Time to fence Snoqualmie’s big log? Barrier to block vandals at 400-year-old roadside attraction

The graffiti was only a few days old. “Charissa was here 1/18/11,” written in small, neat letters with permanent marker, was the newest marking on the surface of Snoqualmie’s 400-year-old Centennial Log. It was hardly the first and probably not the last to mar the once mighty, now vulnerable giant.

The graffiti was only a few days old. “Charissa was here 1/18/11,” written in small, neat letters with permanent marker, was the newest marking on the surface of Snoqualmie’s 400-year-old Centennial Log.
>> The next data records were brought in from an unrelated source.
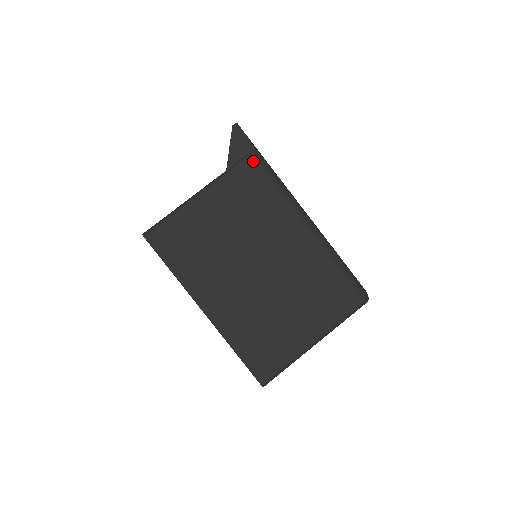
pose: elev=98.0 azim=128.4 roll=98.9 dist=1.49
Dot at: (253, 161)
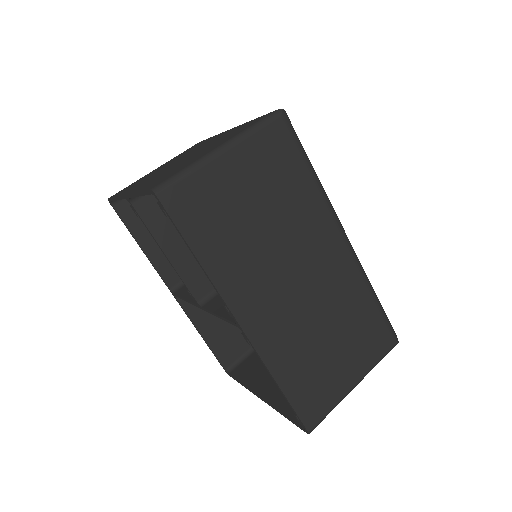
Dot at: (199, 142)
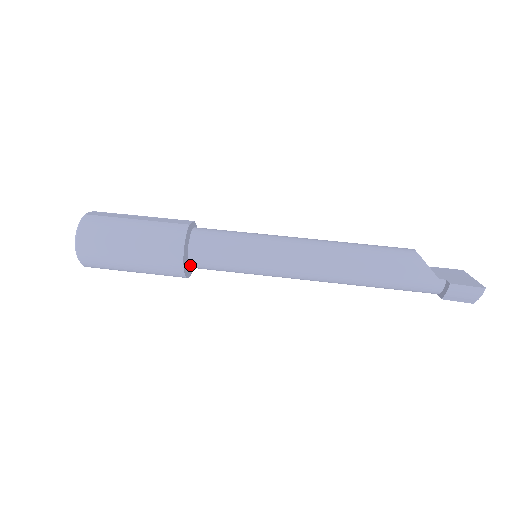
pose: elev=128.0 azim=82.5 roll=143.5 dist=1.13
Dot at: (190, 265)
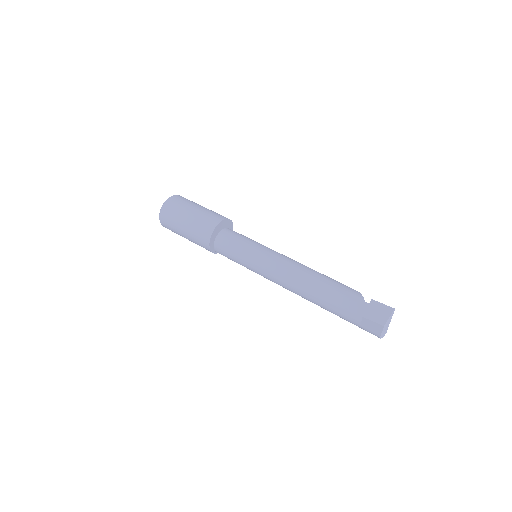
Dot at: (216, 239)
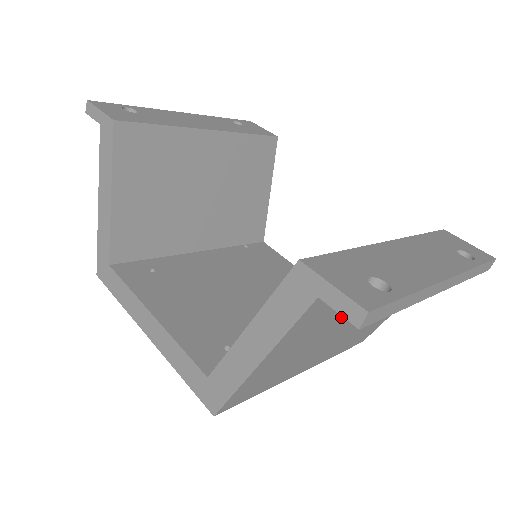
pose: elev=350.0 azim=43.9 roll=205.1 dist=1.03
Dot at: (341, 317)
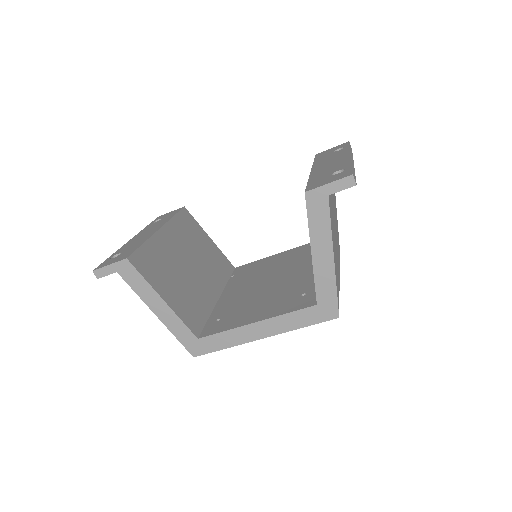
Dot at: (333, 217)
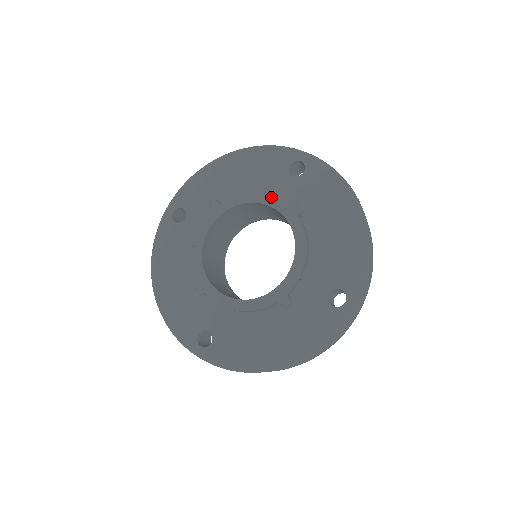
It was hardly the first and probably not the last to mar the once mighty, now vulnerable giant.

Nearly every square inch of open surface on the mammoth block of fir in downtown Snoqualmie’s Railroad Park is covered with graffiti tags—most in English, many in Spanish, one in Chinese. The log, one of the most visited tourist sites in the city, gets a new tag almost every other day.

If Caycee Furulie has his way, these kinds of mementos will be a thing of the past.
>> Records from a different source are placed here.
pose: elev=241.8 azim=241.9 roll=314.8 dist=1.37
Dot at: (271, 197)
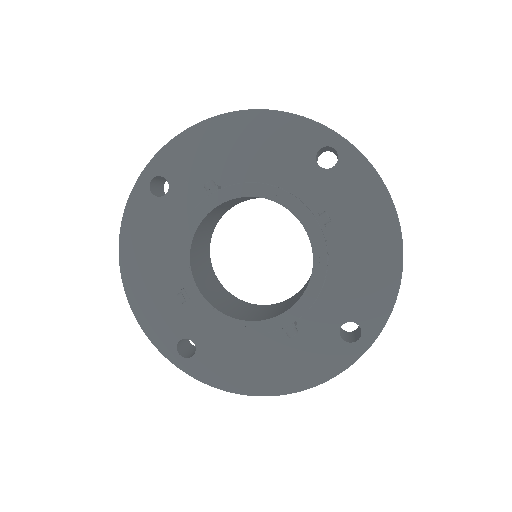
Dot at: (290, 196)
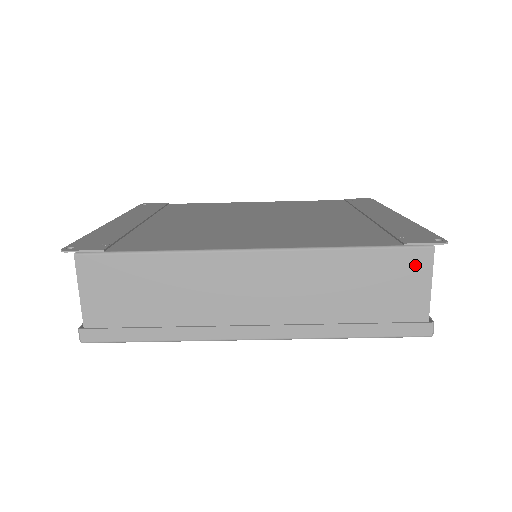
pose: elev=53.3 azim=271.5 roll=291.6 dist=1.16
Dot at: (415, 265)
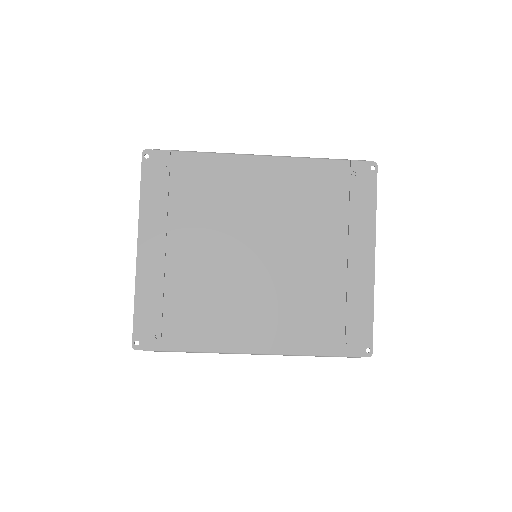
Dot at: occluded
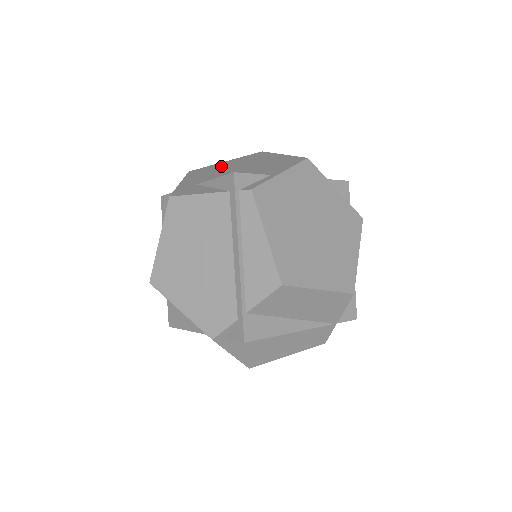
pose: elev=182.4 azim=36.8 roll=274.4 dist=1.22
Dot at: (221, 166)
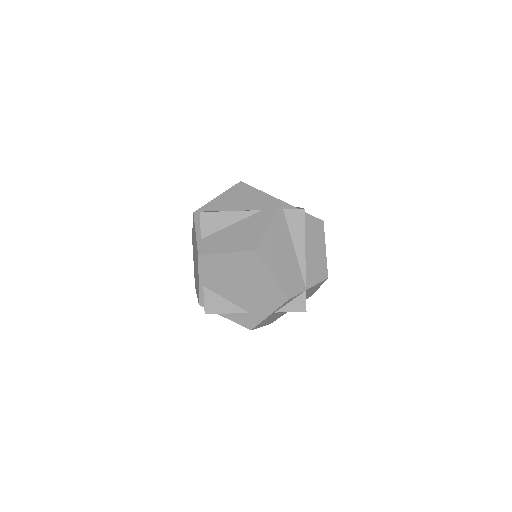
Dot at: occluded
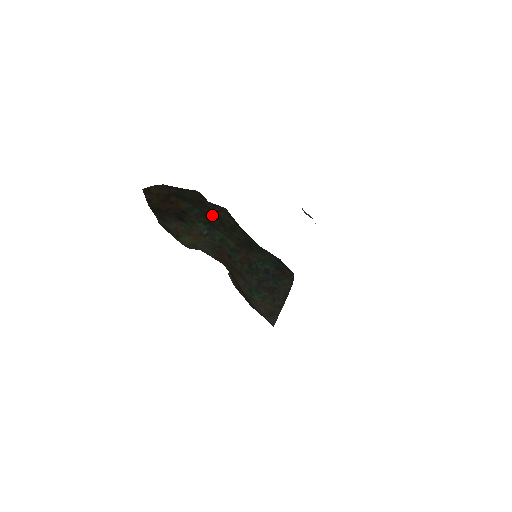
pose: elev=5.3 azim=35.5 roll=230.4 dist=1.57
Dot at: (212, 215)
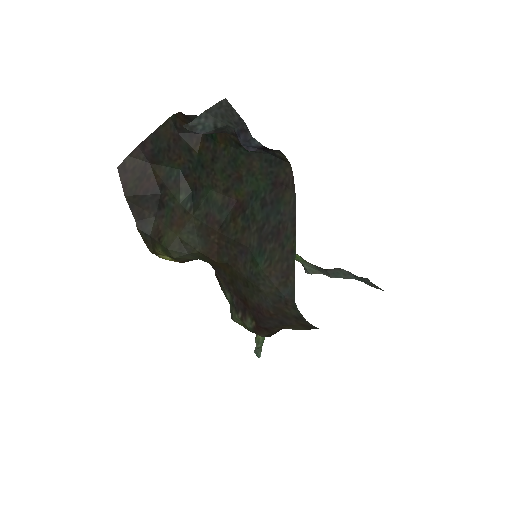
Dot at: (191, 163)
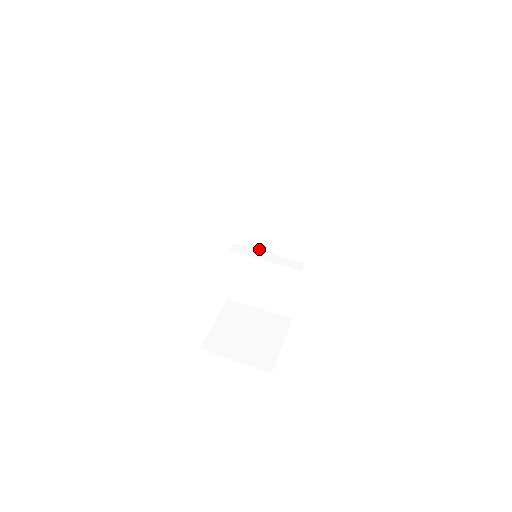
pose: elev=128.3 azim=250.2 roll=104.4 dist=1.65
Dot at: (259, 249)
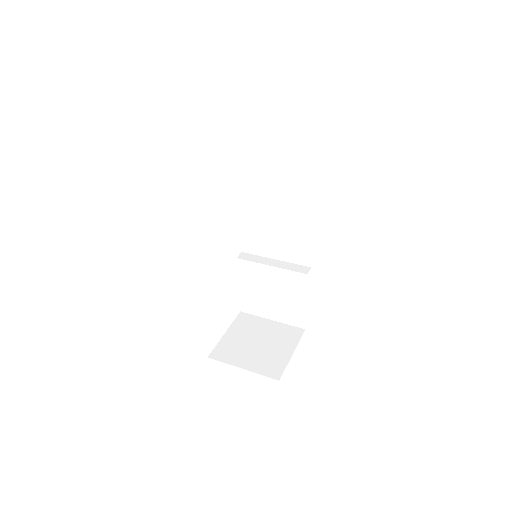
Dot at: (266, 256)
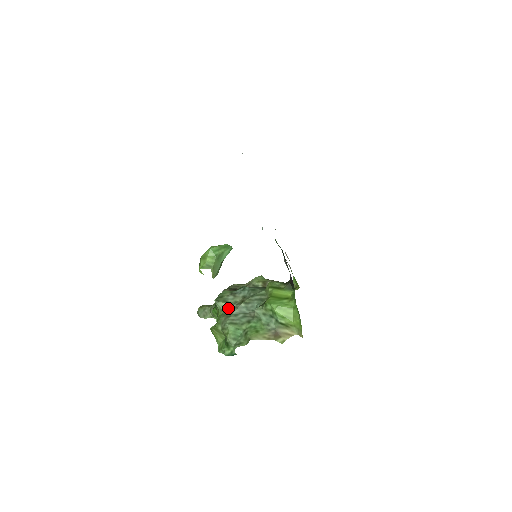
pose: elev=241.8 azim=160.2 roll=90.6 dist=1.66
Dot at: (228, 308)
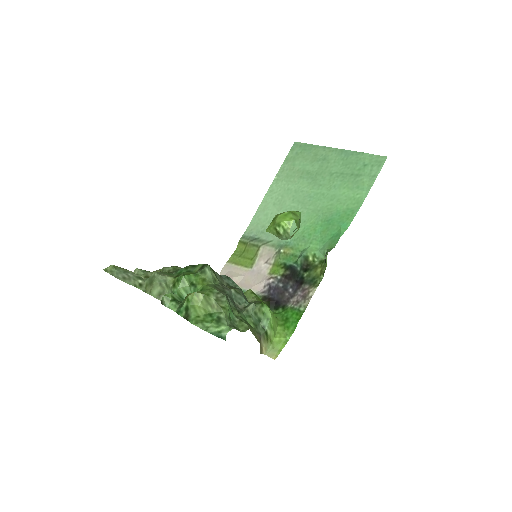
Dot at: (218, 283)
A handyman and self-described “green beret” troubleshooter for the Snoqualmie Parks Department, Furulie sat on the big log as a child. Today he is its chief protector, and battling graffiti is his neverending task.

“It’s the most important attraction in town, next to the depot,” Furulie said. “Everybody that drives by has to get their picture taken.”
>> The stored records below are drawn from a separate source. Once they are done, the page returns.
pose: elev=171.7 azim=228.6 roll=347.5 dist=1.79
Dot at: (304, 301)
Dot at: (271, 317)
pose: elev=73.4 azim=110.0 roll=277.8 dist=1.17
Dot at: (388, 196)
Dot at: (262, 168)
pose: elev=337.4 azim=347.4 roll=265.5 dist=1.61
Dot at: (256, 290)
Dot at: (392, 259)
The problem is, too many people do more than just take photos. Some visitors climb into the eroding hollow of the log to get their own picture taken. Others throw rocks at the softening wood.

“Kids will climb in it,” said Snoqualmie historian Dave Battey. The bark of the tree, which can burn like coal, is loose in places, and “is too easy to take home with you.”

Most vandals just write their name and the date of their visit. The urge to mark it is something Furulie has never understood.

“I used to pull over and yell, ‘Hey, respect the log!’” Furulie said. Now, with so much writing on it, he wonders whether such confrontations do any good.

Furulie sanded and refinished the log seven years ago, cleaning it up so that visitors could see its rings.

“Now, it looks exactly like it did when I refinished it,” he said.

The city has asked him to give it the works once again.

“I don’t want to do that until we put some sort of protection around it,” Furulie said.

Faced with the unending graffiti and steady erosion through vandalism, Furulie’s department plans to fence off the tourism magnet with a spiked, wrought-iron fence.

The barrier will permanently ring the entire log and its antique carriage. Furulie is reviewing bids for the project, which range from $4,500 to $20,000.

Furulie said an ornate fence is in keeping with the exhibit.

“It would remind me of going to a museum,” he said.

Tree’s history

A seedling in 1587, the original Centennial tree survived until the 1970s in a glade five miles north of the city.

Few such giants can be seen in the region today. Meadowbrook Farm, the space jointly preserved by the cities of Snoqualmie and North Bend, contains a huge cedar tree. Battey takes hikers to view another giant in the Asahel Curtis Nature Trail on Snoqualmie Pass.

Such trees must fight to reach their great size. They compete with shade-tolerant western red cedar, western hemlock and Sitka spruce. Eventually, some lucky fir trees win out and become giants. But time and gravity ultimately bring them down.

Surrounded by a logged forest, the tree that became the Centennial log was originally meant to be preserved in its native habitat. But then lightning struck the trunk and killed it, leaving a hundred-foot-tall snag.

According to former Snoqualmie Mayor Charles Peterson, foresters believed the dead tree posed a fire danger. A logging company took most of the trunk, but Peterson fought for a 26-foot-long, 39,000-pound section to be displayed at the entrance to the city.

Installed in 1977, the log was exposed to the elements until 1989, when a roof was added to protect it. By then, a lot of damage had already been done. The tree began rotting when it lost its top after being struck by lightning, and the decay was intensified by all the years in the rain.

Protected under its roof, lit by night, the log exhibit became a popular tourist attraction as well as a symbol of Snoqualmie’s fading logging industry. Battey said the log is a good compliment to the nearby Northwest Railway Museum, whose collection documents the region’s rail history.

Peterson, who was mayor when the log was brought to Snoqualmie, said the fence appears to be the best option.

“If we want to keep the log for any length of time, that’s the way to go,” he said. “I don’t know what else you can do. People just don’t respect property.”